- _Page text_
_ _ _ _ _ _ _
Swedish researchers have discovered how the inner ear is formed in mice by labelling stem cells with a genetic ‘barcode’ and following the cells’ developmental journey.
They discovered that cells in the inner ear, which are crucial for hearing, develop from two main types of stem cells. They hope this discovery can lead to new treatments for hearing loss.
Writing in Science on 3 April 2025, the researchers said they developed a method that shows how the nervous system and sensory organs are formed in an embryo.
“Our study shows how different cell types arise from stem cells in the embryo and how they are organised to create important structures in the brain,” said Associate Professor Emma Andersson from the Department of Cell and Molecular Biology, Karolinska Institutet, Sweden.
“You could say that we have created a family tree for the cells of the nervous system and the inner ear.”
They injected a virus into mouse stem cells at an early stage of development. The virus contained a genetic ‘barcode’ that was integrated into the DNA of the stem cells and then inherited as the cells divided.
By following this code, the researchers could track how the cells developed into different types of neurons and cells in the inner ear.
“Tracing the origin and development of cells gives us a unique opportunity to understand the basic mechanisms behind hearing loss,” A/Prof Andersson said. “It can help us find new ways to repair or replace damaged cells in the inner ear.”
_ _ _ _ _ _ _
- _Supplied entries_
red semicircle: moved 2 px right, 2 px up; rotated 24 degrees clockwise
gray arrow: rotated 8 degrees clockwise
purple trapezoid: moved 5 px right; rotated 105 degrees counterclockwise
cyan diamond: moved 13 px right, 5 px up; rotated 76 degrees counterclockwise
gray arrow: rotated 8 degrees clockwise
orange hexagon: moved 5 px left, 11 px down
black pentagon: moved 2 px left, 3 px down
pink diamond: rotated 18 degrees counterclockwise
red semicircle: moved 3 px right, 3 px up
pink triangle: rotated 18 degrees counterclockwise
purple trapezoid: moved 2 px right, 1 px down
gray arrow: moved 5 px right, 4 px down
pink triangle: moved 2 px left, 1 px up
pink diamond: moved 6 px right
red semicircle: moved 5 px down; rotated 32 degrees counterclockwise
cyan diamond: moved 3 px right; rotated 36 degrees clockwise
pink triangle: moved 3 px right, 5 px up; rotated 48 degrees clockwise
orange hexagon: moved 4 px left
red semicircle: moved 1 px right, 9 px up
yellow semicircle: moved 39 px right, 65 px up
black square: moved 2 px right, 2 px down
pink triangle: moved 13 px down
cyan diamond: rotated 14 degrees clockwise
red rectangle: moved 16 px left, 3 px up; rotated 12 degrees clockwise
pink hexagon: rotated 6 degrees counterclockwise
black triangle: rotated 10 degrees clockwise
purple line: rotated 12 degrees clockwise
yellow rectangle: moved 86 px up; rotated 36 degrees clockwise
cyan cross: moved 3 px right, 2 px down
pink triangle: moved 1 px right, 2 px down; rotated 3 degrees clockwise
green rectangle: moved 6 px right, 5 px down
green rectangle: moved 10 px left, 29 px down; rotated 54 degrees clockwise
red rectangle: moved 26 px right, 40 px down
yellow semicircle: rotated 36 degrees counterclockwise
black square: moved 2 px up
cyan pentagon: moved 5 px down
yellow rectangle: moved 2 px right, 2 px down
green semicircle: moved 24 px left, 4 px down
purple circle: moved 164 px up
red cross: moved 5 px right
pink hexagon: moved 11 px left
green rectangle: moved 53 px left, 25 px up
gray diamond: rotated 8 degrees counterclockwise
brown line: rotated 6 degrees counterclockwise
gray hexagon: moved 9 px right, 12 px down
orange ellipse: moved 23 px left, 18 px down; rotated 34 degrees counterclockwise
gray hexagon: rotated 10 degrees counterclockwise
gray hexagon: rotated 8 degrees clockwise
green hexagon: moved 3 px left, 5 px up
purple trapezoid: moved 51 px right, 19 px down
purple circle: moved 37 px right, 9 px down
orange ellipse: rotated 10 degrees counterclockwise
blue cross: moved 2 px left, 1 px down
_ _ _ _ _ _ _
- _Activity A_
Reproduce the inner ear article word for word from "They discovered that" to "Karolinska Institutet, Sweden.".
- _Activity B_
Answer these questions from the inner ear article.
(i) In which journal did the researchers publish their study?
(ii) What did the researchers inject into mouse stem cells early in development?
(iii) To which department does Emma Andersson belong?
- _Activity C_
Write what comes next in the inner ear article, starting after its final sentence.
The listing is separate material and has no connection to the inner ear article.

- _Task response A_
They discovered that cells in the inner ear, which are crucial for hearing, develop from two main types of stem cells. They hope this discovery can lead to new treatments for hearing loss.
Writing in Science on 3 April 2025, the researchers said they developed a method that shows how the nervous system and sensory organs are formed in an embryo.
“Our study shows how different cell types arise from stem cells in the embryo and how they are organised to create important structures in the brain,” said Associate Professor Emma Andersson from the Department of Cell and Molecular Biology, Karolinska Institutet, Sweden.

- _Task response B_
(i) Science
(ii) A virus carrying a genetic "barcode"
(iii) The Department of Cell and Molecular Biology at Karolinska Institutet, Sweden

- _Task response C_
She led the study with Ms Jingyan He, a postdoctoral fellow, and Ms Sandra de Haan, a former PhD student in A/Prof Andersson’s research group.
Mr Mattia Maroso, the editor of Science, said they determined the various cell types in the cochlear epithelium, neural crest-derived glia, and intermediate cells in the cochlear.
“Their results led to the identification of cell types that were previously misclassified and represent a comprehensive single-cell atlas of clonal relationships within the mouse cochlea,” he wrote.
The team plans to use the method to study other parts of the nervous system and how the rest of the body develops. It hopes the work will lead to new insights and treatments for various genetic and developmental diseases.
“We are only at the beginning of understanding the complex processes behind nervous system development,” A/Prof Andersson said.
“Our method opens up many exciting opportunities to explore how the nervous system and the rest of the body are formed during embryonic development. In addition, the technique can reduce the number of mice used in research.”